┌──

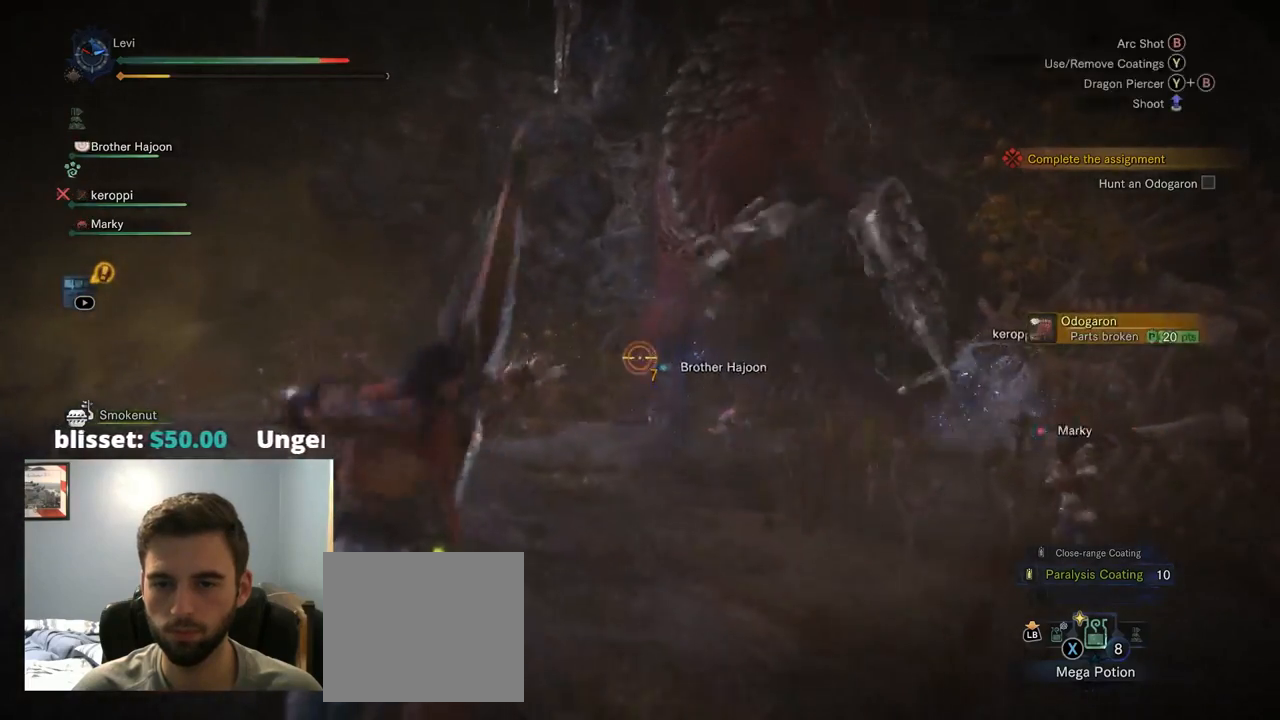
{"buttons": ["L2", "R2"], "left_stick": "up-left", "right_stick": "center", "events": [[50, "right_stick", "right"], [217, "R2", "down"], [250, "left_stick", "up-left"], [267, "right_stick", "center"]]}
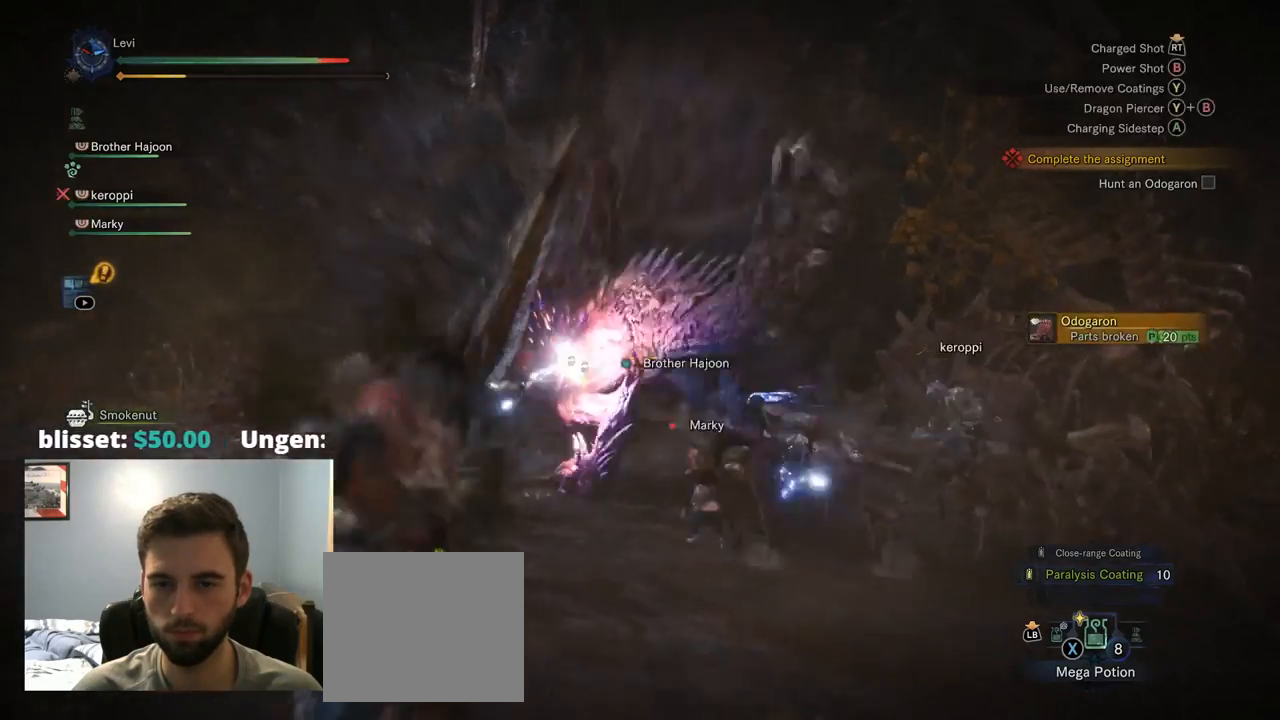
{"buttons": ["L2", "R2"], "left_stick": "right", "right_stick": "center", "events": [[267, "left_stick", "up-right"], [317, "left_stick", "right"]]}
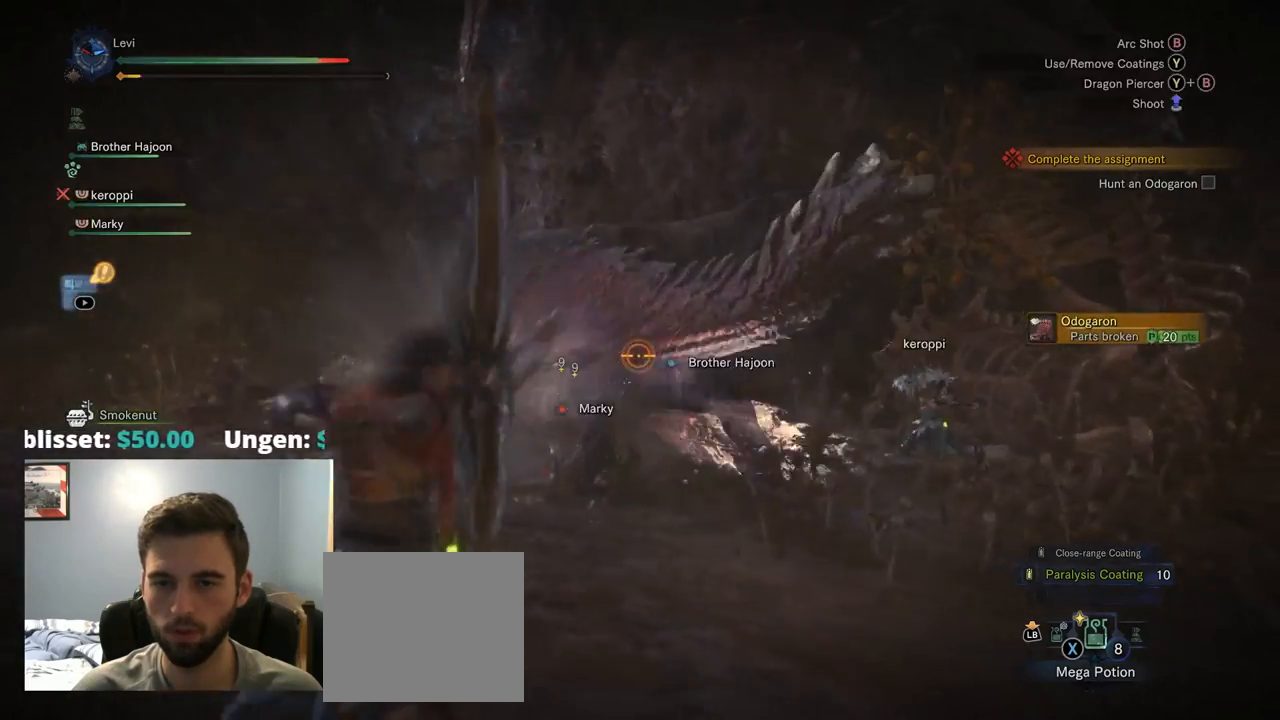
{"buttons": ["L2", "R2"], "left_stick": "right", "right_stick": "center"}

└──

> Assignment
When you copy the data, keep every line exact and drop the pictures.

> Written answer
{"buttons": ["L2", "R2"], "left_stick": "up-left", "right_stick": "center", "events": [[50, "right_stick", "right"], [217, "R2", "down"], [250, "left_stick", "up-left"], [267, "right_stick", "center"]]}
{"buttons": ["L2", "R2"], "left_stick": "right", "right_stick": "center", "events": [[267, "left_stick", "up-right"], [317, "left_stick", "right"]]}
{"buttons": ["L2", "R2"], "left_stick": "right", "right_stick": "center"}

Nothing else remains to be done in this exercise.